▶ **ASSIGNED TASK**: The material below includes pictures; leave them out and return only the lines between the line containing "Figure 3. Adaptive impedance controller." and the line containing "Scheme 2. Click", inclusive, word for word.

▶ **SOURCE MATERIAL**:
= = = =
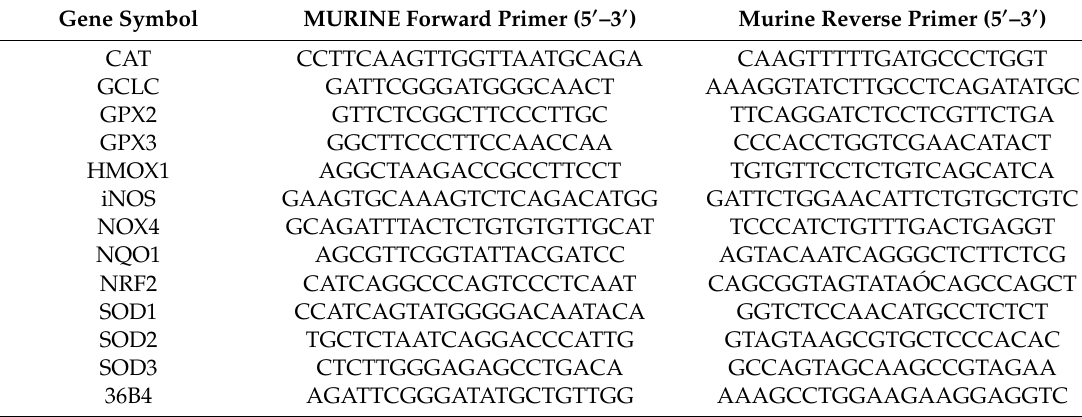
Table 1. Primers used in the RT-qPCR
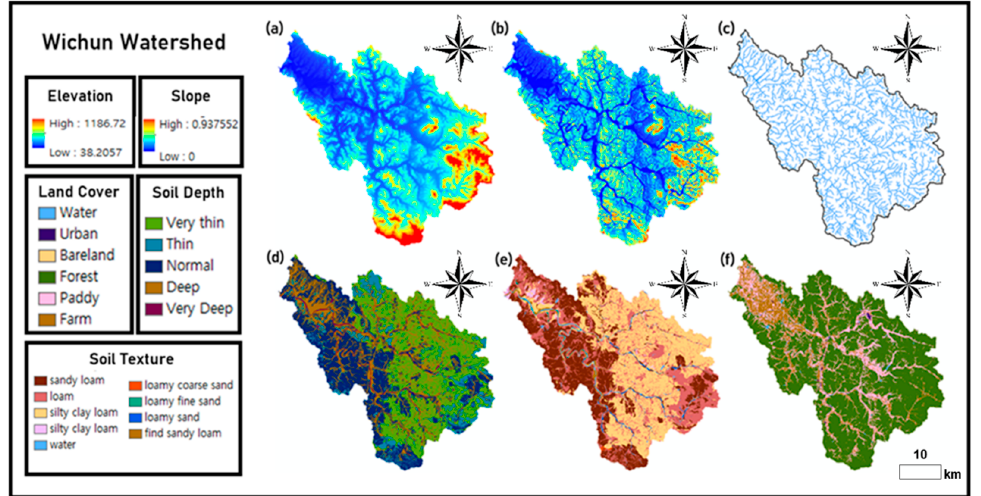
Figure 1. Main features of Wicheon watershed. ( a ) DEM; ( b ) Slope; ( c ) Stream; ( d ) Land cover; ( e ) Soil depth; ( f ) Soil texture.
= = = =
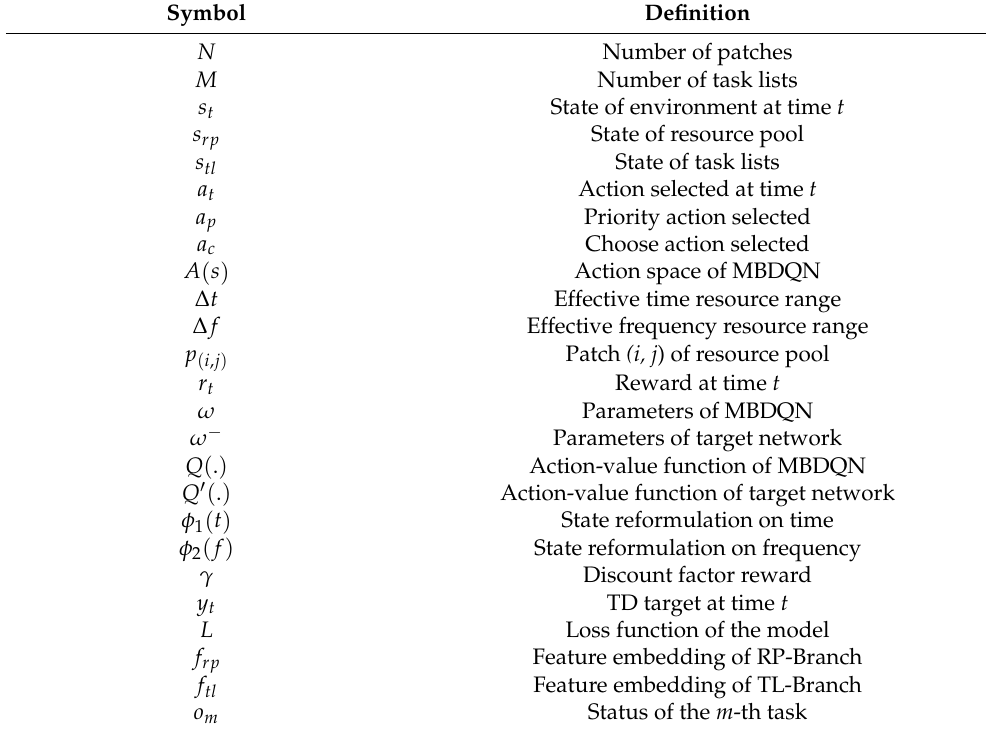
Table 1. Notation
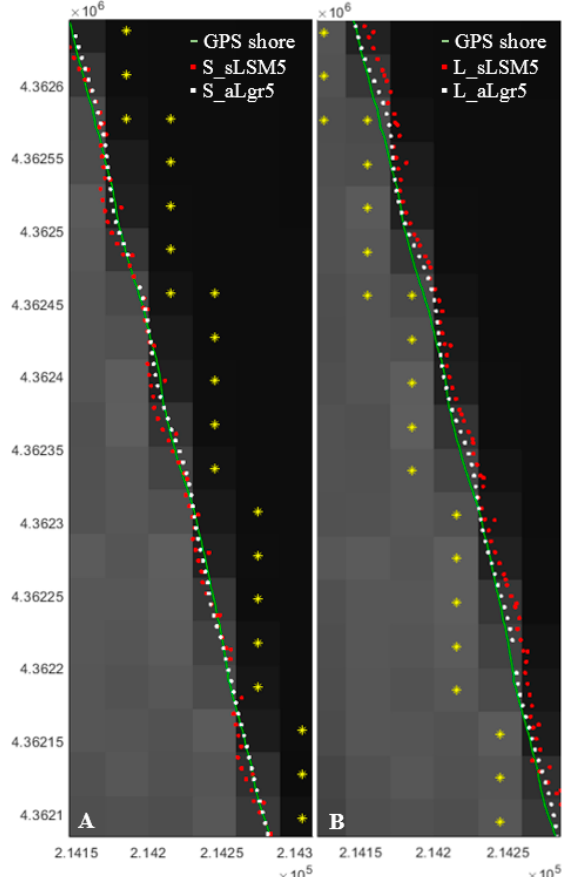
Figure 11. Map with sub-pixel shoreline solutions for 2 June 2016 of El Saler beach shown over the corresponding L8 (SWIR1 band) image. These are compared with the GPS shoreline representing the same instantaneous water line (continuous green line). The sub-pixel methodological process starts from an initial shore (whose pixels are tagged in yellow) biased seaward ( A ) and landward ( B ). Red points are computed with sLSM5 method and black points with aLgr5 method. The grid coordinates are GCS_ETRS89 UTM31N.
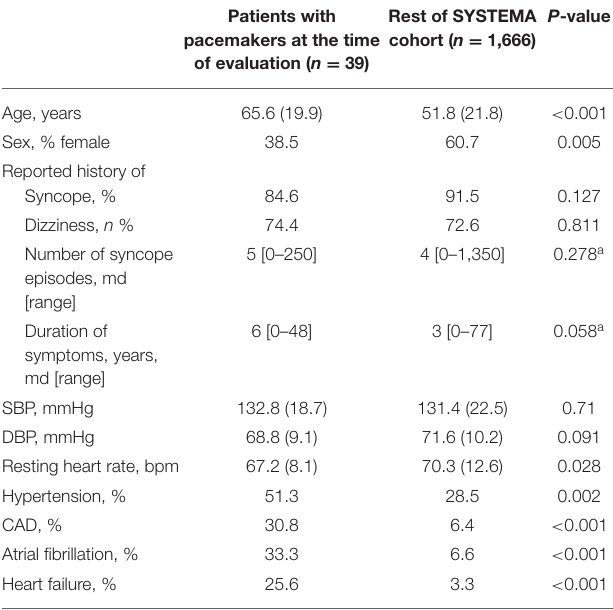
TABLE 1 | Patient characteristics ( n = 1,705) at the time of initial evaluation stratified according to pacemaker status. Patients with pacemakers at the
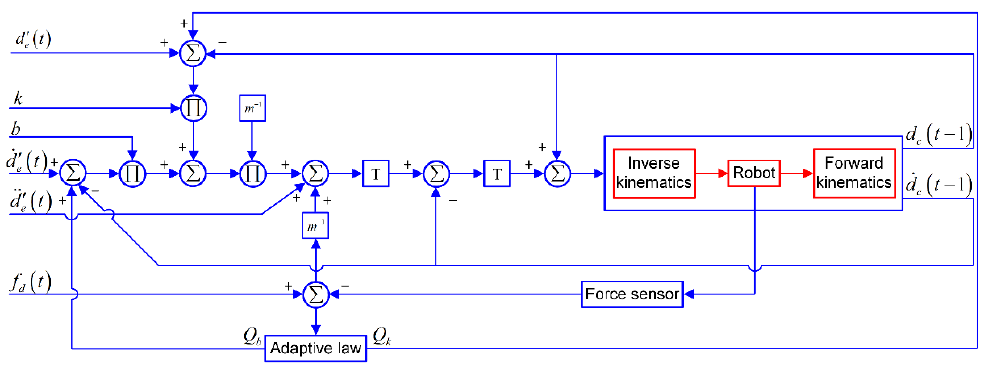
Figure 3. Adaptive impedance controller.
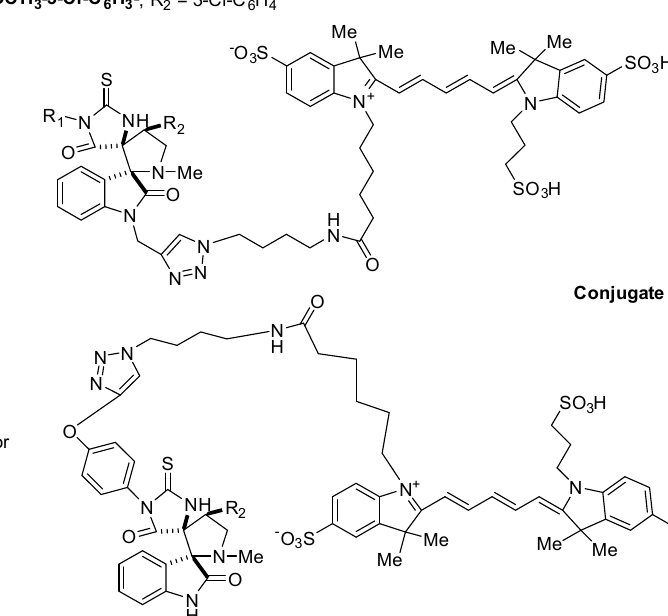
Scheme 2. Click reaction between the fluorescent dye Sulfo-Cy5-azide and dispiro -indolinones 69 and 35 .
= = = =
▶ **OUTPUT FOR THIS EXERCISE**:
Figure 3. Adaptive impedance controller.
Scheme 2. Click reaction between the fluorescent dye Sulfo-Cy5-azide and dispiro -indolinones 69 and 35 .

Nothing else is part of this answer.